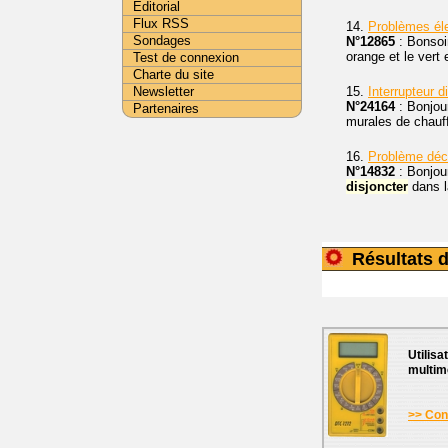
Editorial
Flux RSS
14.
Problèmes éle
Sondages
N°12865
: Bonsoir
orange et le vert 
Test de connexion
Charte du site
15.
Interrupteur d
Newsletter
N°24164
: Bonjour
Partenaires
murales de chauff
16.
Problème déc
N°14832
: Bonjour
disjoncter
dans l
Résultats d
Utilisa
multim
>> Cons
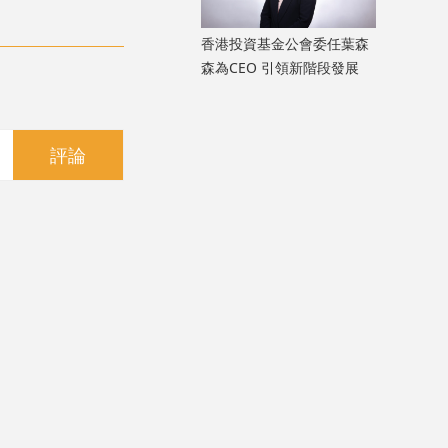
香港投資基金公會委任葉森
森為CEO 引領新階段發展
評論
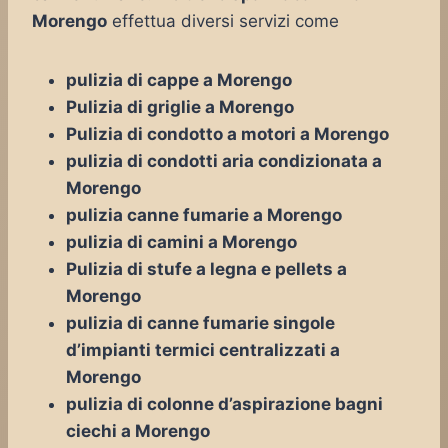
Morengo
effettua diversi servizi come
pulizia di cappe a Morengo
Pulizia di griglie a Morengo
Pulizia di condotto a motori a Morengo
pulizia di condotti aria condizionata a
Morengo
pulizia canne fumarie a Morengo
pulizia di camini a Morengo
Pulizia di stufe a legna e pellets a
Morengo
pulizia di canne fumarie singole
d’impianti termici centralizzati a
Morengo
pulizia di colonne d’aspirazione bagni
ciechi a Morengo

......

## DIRECTIONS FOR THIS TASK:
Please locate each line in the records above that contains the word "fumarie", and copy those lines out in full.

## TASK OUTPUT:
pulizia canne fumarie a Morengo
pulizia di canne fumarie singole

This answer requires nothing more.